The U.S. Justice Department has opened an investigation of child sexual abuse inside the Roman Catholic Church in Pennsylvania.
That’s according to two people familiar with the probe, who say federal prosecutors have served subpoenas on dioceses across the state that seek a trove of sensitive files and testimony from church leaders.
More here. Story is developing. Stay tuned.
UPDATE: More details late today, from The New York Times:
The inquiry is believed to be the first statewide investigation by the federal government of the church’s sex abuse problems. And it comes two months after the Pennsylvania attorney general’s office released an explosive grand jury report charging that bishops and other church leaders had covered up the abuse of more than 1,000 people over a period of more than 70 years.
Seven of the eight dioceses in the state, Philadelphia, Erie, Harrisburg, Scranton, Pittsburgh, Greensburg and Allentown all said they had received federal grand jury subpoenas from the United States Attorney’s Office for the Eastern District of Pennsylvania requesting documents. The eighth, Altoona-Johnstown, did not respond to a request for comment.

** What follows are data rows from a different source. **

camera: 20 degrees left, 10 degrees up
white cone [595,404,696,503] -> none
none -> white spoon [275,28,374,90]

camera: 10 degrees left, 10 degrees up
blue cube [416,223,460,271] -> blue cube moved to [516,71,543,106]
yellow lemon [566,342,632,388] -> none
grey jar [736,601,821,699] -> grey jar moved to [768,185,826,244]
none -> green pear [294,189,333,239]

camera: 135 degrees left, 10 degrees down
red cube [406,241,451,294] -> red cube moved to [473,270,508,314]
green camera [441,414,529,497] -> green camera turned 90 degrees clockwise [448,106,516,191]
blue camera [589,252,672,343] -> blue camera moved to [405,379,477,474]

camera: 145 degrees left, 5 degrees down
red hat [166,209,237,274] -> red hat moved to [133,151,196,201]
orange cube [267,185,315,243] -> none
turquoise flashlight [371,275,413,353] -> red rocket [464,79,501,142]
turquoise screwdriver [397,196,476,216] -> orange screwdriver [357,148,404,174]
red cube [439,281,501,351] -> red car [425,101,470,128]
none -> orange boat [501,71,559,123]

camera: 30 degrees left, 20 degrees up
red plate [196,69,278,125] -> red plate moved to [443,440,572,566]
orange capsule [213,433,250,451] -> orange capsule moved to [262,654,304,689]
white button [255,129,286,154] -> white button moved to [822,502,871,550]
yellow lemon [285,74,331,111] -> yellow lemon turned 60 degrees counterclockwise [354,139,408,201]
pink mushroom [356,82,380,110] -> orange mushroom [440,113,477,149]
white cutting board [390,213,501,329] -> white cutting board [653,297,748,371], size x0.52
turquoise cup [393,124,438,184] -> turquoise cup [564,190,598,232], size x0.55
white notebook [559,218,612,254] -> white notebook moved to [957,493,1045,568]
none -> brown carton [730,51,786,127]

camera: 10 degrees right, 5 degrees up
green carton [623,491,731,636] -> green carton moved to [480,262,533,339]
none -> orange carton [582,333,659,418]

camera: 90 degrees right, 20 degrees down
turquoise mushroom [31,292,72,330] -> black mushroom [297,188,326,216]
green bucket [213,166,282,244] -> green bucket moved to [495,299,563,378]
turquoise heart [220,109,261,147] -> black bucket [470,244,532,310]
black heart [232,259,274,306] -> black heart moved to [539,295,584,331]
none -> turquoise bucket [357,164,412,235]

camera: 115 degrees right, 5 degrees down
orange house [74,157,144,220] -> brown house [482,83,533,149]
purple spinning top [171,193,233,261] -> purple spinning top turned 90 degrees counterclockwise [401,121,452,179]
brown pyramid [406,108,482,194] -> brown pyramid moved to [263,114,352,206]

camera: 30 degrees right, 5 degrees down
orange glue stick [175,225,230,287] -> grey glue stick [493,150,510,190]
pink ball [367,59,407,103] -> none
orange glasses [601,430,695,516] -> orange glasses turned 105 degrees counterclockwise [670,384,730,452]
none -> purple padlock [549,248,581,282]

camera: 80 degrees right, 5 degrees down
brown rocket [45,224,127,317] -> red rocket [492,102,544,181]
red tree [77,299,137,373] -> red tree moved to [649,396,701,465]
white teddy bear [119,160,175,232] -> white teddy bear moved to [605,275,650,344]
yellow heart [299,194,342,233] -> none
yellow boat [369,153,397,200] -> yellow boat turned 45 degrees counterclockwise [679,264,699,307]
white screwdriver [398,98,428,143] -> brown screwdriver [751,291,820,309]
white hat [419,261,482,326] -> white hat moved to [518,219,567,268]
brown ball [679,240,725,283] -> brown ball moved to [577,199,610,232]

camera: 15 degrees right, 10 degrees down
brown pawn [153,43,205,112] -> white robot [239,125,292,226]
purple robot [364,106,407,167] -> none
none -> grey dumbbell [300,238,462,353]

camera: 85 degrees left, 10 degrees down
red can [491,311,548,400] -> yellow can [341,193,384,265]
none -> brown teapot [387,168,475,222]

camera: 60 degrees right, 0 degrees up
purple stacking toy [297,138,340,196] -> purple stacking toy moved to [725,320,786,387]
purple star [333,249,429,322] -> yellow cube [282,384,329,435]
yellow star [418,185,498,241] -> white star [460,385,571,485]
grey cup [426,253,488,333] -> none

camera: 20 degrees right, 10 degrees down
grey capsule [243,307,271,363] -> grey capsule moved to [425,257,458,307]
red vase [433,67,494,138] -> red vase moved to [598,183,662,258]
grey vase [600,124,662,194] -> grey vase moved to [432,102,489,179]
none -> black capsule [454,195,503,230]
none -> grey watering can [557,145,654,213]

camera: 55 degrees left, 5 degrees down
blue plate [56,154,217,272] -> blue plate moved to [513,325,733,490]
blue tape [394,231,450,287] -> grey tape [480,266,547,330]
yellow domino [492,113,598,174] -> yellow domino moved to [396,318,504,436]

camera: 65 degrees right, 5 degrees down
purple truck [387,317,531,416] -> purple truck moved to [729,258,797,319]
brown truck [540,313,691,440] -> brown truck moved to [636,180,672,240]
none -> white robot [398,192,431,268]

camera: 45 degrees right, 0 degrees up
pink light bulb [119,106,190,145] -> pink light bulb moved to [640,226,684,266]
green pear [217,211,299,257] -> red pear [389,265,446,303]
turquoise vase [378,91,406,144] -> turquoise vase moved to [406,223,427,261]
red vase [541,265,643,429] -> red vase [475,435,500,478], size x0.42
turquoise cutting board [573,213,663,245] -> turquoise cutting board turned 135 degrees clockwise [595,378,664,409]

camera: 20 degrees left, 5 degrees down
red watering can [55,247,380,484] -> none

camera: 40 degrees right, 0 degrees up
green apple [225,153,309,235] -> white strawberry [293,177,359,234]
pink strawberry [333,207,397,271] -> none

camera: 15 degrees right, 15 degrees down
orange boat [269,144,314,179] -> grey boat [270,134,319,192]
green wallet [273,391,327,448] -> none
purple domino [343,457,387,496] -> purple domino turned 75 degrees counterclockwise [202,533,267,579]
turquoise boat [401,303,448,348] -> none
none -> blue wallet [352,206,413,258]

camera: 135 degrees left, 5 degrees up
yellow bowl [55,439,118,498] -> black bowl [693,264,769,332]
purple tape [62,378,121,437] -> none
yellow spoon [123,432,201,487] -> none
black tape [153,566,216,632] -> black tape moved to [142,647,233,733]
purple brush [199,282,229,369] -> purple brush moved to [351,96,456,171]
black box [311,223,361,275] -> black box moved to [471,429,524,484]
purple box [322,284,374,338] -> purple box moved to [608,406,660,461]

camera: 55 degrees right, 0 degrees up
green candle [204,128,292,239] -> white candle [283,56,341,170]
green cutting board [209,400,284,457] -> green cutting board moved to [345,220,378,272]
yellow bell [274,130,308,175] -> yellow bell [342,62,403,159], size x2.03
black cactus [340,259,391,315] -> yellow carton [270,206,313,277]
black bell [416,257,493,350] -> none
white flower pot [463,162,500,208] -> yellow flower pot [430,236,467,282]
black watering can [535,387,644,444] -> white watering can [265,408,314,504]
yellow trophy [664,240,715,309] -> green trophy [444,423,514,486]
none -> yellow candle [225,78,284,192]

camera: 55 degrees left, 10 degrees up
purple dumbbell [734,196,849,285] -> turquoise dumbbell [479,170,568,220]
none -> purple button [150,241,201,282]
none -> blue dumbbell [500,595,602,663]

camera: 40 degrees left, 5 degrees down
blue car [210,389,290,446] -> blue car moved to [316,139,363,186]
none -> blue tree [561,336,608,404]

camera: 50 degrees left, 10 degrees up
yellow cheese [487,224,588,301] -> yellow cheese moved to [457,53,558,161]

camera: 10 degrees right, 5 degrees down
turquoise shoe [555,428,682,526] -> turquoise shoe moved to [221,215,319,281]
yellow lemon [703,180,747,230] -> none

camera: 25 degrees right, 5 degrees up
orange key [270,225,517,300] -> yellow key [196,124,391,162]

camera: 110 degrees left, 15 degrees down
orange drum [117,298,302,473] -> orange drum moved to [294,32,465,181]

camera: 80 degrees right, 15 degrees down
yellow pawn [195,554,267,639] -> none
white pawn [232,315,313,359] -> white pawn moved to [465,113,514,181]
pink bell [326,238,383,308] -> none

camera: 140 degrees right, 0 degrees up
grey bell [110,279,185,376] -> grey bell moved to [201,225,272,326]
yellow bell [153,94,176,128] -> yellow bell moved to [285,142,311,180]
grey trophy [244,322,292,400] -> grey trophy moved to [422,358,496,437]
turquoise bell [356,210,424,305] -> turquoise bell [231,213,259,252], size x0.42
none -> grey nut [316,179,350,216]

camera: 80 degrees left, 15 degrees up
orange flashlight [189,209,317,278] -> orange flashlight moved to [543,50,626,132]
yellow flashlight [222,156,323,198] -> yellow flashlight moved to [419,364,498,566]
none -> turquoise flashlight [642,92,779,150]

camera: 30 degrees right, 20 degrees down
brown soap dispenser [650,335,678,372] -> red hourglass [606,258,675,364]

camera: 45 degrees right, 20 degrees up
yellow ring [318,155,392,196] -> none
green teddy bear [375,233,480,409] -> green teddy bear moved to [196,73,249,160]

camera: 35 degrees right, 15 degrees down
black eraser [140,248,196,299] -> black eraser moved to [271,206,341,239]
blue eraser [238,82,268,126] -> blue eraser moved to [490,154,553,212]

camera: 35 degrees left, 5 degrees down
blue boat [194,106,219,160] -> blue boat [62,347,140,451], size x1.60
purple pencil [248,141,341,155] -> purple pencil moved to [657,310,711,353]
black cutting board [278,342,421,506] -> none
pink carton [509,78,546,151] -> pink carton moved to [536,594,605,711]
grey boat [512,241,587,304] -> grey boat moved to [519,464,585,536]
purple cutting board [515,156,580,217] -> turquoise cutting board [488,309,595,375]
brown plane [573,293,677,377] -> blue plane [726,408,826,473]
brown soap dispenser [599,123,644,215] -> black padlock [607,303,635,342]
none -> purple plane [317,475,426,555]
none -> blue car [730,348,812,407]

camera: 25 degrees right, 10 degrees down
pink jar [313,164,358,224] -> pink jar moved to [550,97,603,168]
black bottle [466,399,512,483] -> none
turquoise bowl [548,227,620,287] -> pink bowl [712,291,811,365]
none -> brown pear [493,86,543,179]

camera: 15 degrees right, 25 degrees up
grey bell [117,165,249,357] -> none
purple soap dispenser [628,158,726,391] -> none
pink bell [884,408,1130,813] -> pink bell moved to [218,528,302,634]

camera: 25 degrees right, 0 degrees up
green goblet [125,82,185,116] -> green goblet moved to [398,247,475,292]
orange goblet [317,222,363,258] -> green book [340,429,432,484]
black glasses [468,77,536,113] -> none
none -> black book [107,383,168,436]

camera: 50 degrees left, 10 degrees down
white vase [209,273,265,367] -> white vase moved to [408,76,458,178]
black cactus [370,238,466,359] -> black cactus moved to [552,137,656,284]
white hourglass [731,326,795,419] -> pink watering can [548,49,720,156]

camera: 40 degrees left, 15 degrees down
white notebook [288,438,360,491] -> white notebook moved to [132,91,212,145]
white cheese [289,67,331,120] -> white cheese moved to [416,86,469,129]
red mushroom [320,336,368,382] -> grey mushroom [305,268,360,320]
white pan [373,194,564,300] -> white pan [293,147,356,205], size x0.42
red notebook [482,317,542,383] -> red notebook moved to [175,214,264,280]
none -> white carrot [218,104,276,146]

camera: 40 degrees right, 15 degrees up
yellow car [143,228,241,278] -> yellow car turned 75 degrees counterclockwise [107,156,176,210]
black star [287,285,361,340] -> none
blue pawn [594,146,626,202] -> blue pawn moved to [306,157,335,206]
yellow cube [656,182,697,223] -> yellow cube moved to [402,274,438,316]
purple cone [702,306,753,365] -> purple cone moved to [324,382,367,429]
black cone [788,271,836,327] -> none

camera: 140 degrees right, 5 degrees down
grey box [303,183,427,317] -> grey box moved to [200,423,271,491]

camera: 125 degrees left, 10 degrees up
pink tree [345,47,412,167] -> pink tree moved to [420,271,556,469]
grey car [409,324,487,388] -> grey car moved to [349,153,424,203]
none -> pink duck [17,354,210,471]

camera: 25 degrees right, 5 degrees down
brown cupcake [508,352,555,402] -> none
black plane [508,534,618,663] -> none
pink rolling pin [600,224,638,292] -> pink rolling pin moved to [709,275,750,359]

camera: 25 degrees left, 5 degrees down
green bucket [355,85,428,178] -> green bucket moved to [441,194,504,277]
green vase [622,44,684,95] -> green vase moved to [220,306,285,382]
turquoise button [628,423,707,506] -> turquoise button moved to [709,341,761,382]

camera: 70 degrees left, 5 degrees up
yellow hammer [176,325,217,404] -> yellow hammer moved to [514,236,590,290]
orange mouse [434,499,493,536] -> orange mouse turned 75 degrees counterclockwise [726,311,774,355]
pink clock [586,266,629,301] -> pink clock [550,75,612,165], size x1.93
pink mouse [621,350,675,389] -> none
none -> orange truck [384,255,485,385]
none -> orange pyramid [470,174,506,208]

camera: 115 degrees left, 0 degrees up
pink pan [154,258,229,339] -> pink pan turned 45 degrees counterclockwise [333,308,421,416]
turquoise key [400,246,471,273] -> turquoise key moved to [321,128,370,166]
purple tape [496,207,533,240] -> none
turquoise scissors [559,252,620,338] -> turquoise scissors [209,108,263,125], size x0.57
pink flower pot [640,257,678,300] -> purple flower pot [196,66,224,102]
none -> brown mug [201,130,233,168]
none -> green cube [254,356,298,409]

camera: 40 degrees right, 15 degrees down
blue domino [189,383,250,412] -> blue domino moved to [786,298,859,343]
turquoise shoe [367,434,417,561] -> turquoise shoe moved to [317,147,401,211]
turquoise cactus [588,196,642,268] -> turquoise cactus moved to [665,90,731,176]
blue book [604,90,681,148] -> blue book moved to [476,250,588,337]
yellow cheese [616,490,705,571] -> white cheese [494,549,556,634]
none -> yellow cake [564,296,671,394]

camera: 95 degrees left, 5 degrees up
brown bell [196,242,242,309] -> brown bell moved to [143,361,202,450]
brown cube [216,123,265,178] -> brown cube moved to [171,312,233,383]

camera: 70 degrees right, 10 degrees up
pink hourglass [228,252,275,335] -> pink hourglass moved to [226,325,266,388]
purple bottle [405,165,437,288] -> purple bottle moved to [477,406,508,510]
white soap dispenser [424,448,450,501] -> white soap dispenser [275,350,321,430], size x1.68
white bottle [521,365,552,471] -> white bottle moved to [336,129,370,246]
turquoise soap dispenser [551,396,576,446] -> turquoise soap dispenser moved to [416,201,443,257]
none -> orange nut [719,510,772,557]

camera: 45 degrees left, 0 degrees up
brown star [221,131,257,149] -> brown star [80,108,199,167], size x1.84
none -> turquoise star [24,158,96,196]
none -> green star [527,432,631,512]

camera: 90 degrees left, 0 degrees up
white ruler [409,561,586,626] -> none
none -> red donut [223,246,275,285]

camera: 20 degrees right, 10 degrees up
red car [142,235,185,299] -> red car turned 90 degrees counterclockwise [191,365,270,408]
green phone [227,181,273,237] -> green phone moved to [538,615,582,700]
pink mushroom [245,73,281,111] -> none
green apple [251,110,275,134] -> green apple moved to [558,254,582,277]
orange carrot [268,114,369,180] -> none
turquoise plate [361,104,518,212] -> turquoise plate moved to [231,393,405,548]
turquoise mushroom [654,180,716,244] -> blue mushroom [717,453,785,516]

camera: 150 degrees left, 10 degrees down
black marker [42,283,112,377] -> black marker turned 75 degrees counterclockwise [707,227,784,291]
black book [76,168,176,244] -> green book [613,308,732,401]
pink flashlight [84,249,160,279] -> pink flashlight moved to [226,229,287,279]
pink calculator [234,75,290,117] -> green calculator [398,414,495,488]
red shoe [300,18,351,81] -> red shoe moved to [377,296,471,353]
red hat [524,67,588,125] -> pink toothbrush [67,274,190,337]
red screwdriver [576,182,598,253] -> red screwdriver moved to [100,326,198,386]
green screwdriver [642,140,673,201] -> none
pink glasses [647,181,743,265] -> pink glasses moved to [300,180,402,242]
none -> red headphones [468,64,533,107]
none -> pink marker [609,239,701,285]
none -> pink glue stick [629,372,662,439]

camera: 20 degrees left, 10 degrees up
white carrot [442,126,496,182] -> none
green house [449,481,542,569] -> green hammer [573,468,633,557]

“This subpoena is no surprise considering the horrific misconduct detailed in the statewide grand jury report,” said the Diocese of Greensburg in a statement. “Survivors, parishioners and the public want to see proof that every diocese has taken sweeping, decisive and impactful action to make children safer.”
News of the subpoenas threatened to deepen the crisis faced by the Catholic Church as it struggles through a new chapter of the sex abuse scandal, which emerged out of Boston more than 15 years ago. The Pennsylvania report followed the resignation of Cardinal Theodore E. McCarrick, the former archbishop of Washington, who is accused of sexually abusing seminarians and minors.